I guess the question is, assuming the author actually embodies his belief about making money work – and millions of book sales suggest he does – can his book actually change the attitude of someone who has always believed you work for money? Well, probably not, but then it isn’t really designed to do that anyway. The author didn’t need the book, after all. He already had the attitude required. How-to books rarely actually talk about the thing they’re supposed to be revealing the secrets of. I suspect they’re designed more for people who enjoy myths and sermons and dreams about how a subject is popularly conceived to be, with just enough truth to sound authentic.
How-to books are for people who don’t really want to know how-to, but feel better if they can believe they know how-to, and they might just put it into practice one day, you never know, once the kids have gone to college and they’ve finished watching the box set of Game of Thrones for the seventh time. Because, well, you aren’t going to learn how to write like G R R Martin if you don’t study what he produced, are you? Even if he didn’t.
People who really want to how-to, are already how-toing, of course. They won’t need to read books written by how-toers for those who don’t really want to how-to in the first place. They might hear the author talk about the book on the radio for five minutes and that will be enough – both to steal the stuff they haven’t heard before but sense will work and to reject all the fake how-to bullshit he’s throwing in just so that he can sell the book.
I think how-toers receive how-to information in one of two ways:
They recognise the dull drone of someone who hasn’t actually how-toed themselves or has but is now making money from selling the ‘secrets’ to others, then wait a few moments to see if there still might be some accidental wisdom present that can be stolen; then switch off/move on as soon as they sense there isn’t.
Or they feel the sharp slap of reality around the chops, waking them up to something they hadn’t thought of before but, with a sting of excitement in the pit of their gut, know will work.

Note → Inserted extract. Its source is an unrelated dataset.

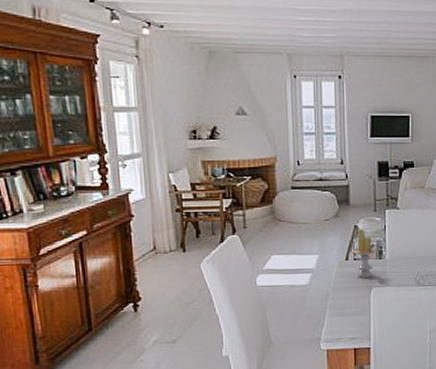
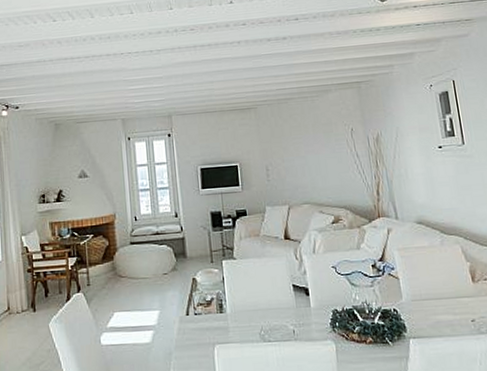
candle: present [352,229,377,278] -> none [192,282,217,334]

It’s revolutionary, dangerous even; it will change them forever; it will make them uncomfortable; but it will work.
The real how-to book isn’t a book. For a book is structured logically, with chapters that lead on from one another, towards cementing the premise set out in the prologue and the blurb. The rich make money work for them . . . The maybe-one-day-how-toer settles in happily to have this edict proven to them logically over the next 300 or so pages. The real how-toer has already tasted this saying for authenticity and, after deciding that it only works in one dimension, spat it out and moved on to the next smash-and-grab.
The real how-to book is a non-stop series of events that manifest in both the mundane and the sought-after, which the genuine how-toer manipulates in order that they will change him towards being more connected to the things he needs to be connected to.

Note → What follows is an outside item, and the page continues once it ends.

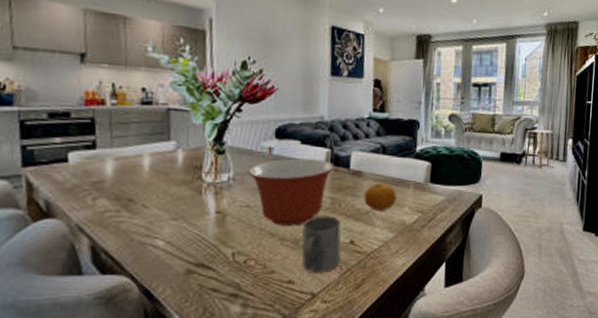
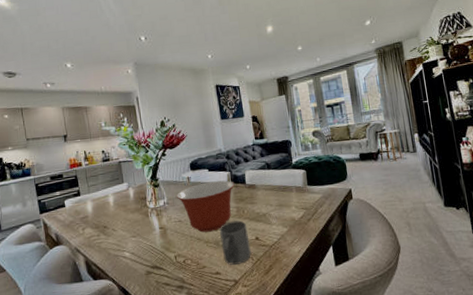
fruit: present [363,182,397,211] -> none [259,190,285,213]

Or, to put it another way, if you aren’t a committed here and now how-toer (which doesn’t include anyone who truly believes they will be one day), you won’t actually hear/see/smell/touch/taste/sense any real how-to advice whether it arrives in a book, a film, an app, a church sermon, a YouTube video, a school lesson, a Lady Gaga song, or David Beckham’s various dolphin squeaks and bat radar soundings.
So, my how-to advice, which I intend one day to make into a series of books titled, “How to Really Want to How-to and Not Just Know How Real How-toers How-to”, is that before doing anything else you need to work out what it is you want to know how-to and how much you want to how-to.
But there’s a complication here when it comes to writing. Business how-toing is relatively straightforward in that most of the how-to is about making money. And if you want to make lots of money at writing, you’d probably be better off reading business how-to books than how-to write ones. One of the boringly predictable aspects of business gurus, after all, is that their advice, just like their suits, never really changes. The same could be said of certain blockbuster authors’ works.
Therefore, I think the question to ask is, would I rather:
a) Write just one short story that stays in the mind of anyone who reads it because of its emotional truth married with great writing style, anchored in a truly memorable main character? or
b) Sell hundreds of short stories which are adequate, maybe even win some awards, which cumulatively get my name known – but not one of which does what a) does?
The total how-tos of these are two quite different, even though they will share some technical how-tos. For one, it probably is possible to learn how-to do b) through books, workshops, imitation and so on. But b) requires a different kind of desire. One that isn’t easy to bookify. It’s about adventure and passion and the joy of bringing out the best of oneself; putting it into a form that entertains through shared emotion, not via sales tricks.